FOR IMMEDIATE RELEASE
For Learners Across Rhode Island, Media Literacy is Essential
PROVIDENCE, RI – After 12 months of research, outreach and collaboration, the Media Literacy Now-Rhode Island advisory group released their report, “Media Literacy: Recommendations to RIDE” this morning. The report offers a vision of how the Rhode Island Department of Education can help school systems use instructional practices of media literacy to transform student learning to better prepare students for college, career and life in an increasingly media-saturated society. The report is available at the group’s website: MediaLiteracyRI.com.
Last July, the General Assembly passed, and Governor Raimondo signed into law, a media literacy bill that asks the Rhode Island Department of Education to consider incorporating media literacy into the basic education plan. After that, the advisory group of local educators and advocates expanded and shifted their focus.
Before the bill was passed into law, they worked under the auspices of the national advocacy organization, Media Literacy Now, to lobby state legislators and offer public testimony about the ways that media literacy education addresses issues like safety and well-being, engagement in learning, so-called fake news and issues of distrust and polarization.
Following passage, they held a webinar, gathered over 70 ideas for implementation, met with school superintendents to further prioritize the top 16 recommendations, and collected signatures from more than 300 people who support integrating media literacy in public education.

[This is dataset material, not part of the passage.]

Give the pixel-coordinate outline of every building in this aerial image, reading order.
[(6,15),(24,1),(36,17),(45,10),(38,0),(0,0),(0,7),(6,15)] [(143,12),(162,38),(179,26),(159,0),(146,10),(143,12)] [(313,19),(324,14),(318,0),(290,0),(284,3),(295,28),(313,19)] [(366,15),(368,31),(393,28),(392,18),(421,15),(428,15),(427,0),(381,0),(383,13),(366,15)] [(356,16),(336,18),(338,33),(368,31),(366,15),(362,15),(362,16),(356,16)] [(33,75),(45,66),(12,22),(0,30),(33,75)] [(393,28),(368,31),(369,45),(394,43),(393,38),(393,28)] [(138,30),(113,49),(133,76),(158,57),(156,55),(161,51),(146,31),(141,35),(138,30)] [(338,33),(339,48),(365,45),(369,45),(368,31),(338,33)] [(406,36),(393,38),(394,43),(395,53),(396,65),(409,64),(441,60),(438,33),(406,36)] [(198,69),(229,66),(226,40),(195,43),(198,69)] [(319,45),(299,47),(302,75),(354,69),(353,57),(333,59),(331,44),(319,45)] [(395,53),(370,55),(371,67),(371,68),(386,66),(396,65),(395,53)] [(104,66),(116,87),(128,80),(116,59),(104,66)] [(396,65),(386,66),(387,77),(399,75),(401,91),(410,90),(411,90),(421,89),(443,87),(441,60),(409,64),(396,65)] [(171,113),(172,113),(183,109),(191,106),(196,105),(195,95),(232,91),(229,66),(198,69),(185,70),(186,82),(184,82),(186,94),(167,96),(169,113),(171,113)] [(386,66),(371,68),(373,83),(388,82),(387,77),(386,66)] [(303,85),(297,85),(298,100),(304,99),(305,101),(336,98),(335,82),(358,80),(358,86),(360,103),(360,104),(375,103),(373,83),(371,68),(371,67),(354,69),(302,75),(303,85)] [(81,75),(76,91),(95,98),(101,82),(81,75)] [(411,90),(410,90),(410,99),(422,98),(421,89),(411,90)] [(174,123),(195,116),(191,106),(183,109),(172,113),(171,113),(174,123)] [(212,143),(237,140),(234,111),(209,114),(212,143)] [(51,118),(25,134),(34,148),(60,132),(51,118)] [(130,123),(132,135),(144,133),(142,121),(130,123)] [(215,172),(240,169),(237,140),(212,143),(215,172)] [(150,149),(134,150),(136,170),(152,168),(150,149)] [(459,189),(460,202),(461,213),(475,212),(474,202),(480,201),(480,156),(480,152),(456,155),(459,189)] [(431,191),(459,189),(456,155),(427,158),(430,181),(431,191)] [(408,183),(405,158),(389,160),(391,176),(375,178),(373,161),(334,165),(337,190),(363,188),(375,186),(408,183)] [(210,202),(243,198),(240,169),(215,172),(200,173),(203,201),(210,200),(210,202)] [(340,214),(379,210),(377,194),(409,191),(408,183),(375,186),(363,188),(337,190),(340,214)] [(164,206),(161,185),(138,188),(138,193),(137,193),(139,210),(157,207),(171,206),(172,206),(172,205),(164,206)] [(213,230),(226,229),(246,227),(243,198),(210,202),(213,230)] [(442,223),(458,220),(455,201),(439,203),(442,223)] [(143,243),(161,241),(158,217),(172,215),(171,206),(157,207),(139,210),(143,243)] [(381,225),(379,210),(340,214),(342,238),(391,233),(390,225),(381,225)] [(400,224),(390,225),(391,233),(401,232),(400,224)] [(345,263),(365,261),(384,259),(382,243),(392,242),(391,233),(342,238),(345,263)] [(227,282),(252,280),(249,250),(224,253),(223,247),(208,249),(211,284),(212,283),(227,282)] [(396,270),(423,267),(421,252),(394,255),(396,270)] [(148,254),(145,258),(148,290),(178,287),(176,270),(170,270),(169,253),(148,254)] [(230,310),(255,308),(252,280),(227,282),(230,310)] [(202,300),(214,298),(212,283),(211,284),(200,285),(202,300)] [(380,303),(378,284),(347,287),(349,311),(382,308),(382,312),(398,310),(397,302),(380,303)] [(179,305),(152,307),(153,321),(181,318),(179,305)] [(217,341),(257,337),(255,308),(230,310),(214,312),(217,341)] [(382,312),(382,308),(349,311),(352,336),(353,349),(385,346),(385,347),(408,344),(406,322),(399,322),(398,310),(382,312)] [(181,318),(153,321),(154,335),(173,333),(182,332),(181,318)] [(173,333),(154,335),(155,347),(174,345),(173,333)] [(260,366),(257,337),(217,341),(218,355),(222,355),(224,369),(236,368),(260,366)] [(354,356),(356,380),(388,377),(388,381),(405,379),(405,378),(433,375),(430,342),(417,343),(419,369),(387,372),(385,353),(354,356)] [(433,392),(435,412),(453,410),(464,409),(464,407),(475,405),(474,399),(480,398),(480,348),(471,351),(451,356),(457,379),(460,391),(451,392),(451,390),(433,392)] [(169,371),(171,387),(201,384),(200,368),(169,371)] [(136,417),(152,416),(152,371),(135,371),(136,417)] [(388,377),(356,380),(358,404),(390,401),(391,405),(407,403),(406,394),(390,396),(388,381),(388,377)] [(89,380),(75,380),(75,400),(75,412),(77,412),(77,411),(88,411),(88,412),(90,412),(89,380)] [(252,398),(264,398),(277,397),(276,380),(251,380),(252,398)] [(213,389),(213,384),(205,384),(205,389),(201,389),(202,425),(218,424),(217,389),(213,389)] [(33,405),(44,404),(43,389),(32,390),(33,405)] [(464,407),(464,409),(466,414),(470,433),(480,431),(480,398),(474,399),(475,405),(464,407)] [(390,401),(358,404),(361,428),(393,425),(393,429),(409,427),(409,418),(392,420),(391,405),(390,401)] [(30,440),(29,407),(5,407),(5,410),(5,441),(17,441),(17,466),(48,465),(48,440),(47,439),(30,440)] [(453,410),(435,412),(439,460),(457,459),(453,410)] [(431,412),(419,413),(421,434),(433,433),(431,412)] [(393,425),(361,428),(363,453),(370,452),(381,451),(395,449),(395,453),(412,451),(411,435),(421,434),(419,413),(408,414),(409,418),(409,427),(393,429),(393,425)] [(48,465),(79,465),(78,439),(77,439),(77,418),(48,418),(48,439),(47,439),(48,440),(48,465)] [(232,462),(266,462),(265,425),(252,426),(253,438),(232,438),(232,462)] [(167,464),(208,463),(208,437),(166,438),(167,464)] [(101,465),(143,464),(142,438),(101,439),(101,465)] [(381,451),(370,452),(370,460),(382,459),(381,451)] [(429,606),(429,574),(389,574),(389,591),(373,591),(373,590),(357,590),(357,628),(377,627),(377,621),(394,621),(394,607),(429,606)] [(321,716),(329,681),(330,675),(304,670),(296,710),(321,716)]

At the August 28th meeting at the Providence Campus of the University of Rhode Island with educators, library administrators, and government and student group representatives, members of the advisory group emphasized that there has never been a more important time to advance media literacy in public education. “When students get to explore connections between the content areas and the media and popular culture they value in the world around them, education becomes immediately more relevant and engaging to learners,” said Pam Steager, a Providence-based media literacy leader. Westerly school superintendent Mark Garceau noted that the concept of literacy is expanding and that learners need to ask “how” and “why” questions to be prepared for a lifetime of learning.
The report offers four recommendation including increasing the variety and quantity of professional development opportunities in media literacy for K-12 faculty and staff and increase funding for existing efforts. It also recommends that schools make more efficient use of existing curriculum resources in media literacy education across the grade levels and create K-12 curriculum that utilize one-to-one technologies and expanded and extended learning beyond the school day and school walls and incorporate meaningful, community service projects that put media literacy skills and competencies into practice. Finally, the report recommends that school leaders themselves develop a better understanding of media literacy in order to apply the concepts to issues like school climate and student well-being and safety.
“The recommendations of the media literacy report are well-aligned with existing priorities of the Rhode Island Department of Education,” noted Daniela Fairchild, director of the Rhode Island Office of Innovation. The working group plans to meet with Deputy Superintendent Mary Ann Snider in the near future to continue the discussion.
“Rhode Island school and public librarians are well-poised to advance media literacy through existing initiatives that could be further developed,” said Donna DiMichele of the Rhode Island Office of Library Information Services.